Start of week four. The nineteenth day of filming. We’d have shot almost two Ripping Yarns by now. At the make-up house by 7.30. Tunisians, eager for work, cluster round the wrought iron gates of the two-storey villa lent to us as a wardrobe and make-up base. I have to shoulder my way through. They stare at me, unblinking stares.
Emerge three-quarters of an hour later as Pontius Pilate, in short grey wig and long white under-toga and, thus attired, pile into my Renault, under the half-smiling gaze of a beautiful dark-haired, dark- eyed little boy working with his father, who is building a wall from a dusty pile of rubble.
A delay for lighting, then a very gruelling day shooting the first Pilate scene. The need to keep the vital giggling ingredient fresh and spontaneous made it a little bit harder to play than an ordinary scene with set words and reactions. The success of this scene will depend on the genuineness of the guard’s reaction to Pilate. It can’t all be acted, it must be felt.

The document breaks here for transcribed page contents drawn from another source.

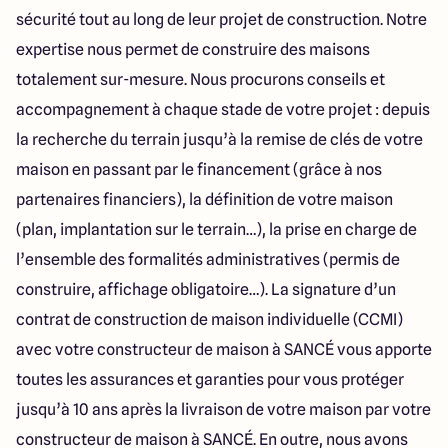
sécurité tout au long de leur projet de construction. Notre
expertise nous permet de construire des maisons
totalement sur-mesure. Nous procurons conseils et
accompagnement à chaque stade de votre projet : depuis
la recherche du terrain jusqu’à la remise de clés de votre
maison en passant par le financement (grâce à nos
partenaires financiers), la définition de votre maison
(plan, implantation sur le terrain…), la prise en charge de
l’ensemble des formalités administratives (permis de
construire, affichage obligatoire…). La signature d’un
contrat de construction de maison individuelle (CCMI)
avec votre constructeur de maison à SANCÉ vous apporte
toutes les assurances et garanties pour vous protéger
jusqu’à 10 ans après la livraison de votre maison par votre
constructeur de maison à SANCÉ. En outre, nous avons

So I have to do a great deal of ad-libbing at the end of the scene – and by the end of the day I must have thought up over twenty new names for Biggus Dickus’ wife – ranging from the appallingly facetious Incontinentia Buttox to the occasional piece of inspiration which resulted in breakdown from the guards. Bernard McKenna in particular did the nose trick spectacularly – once right down my toga.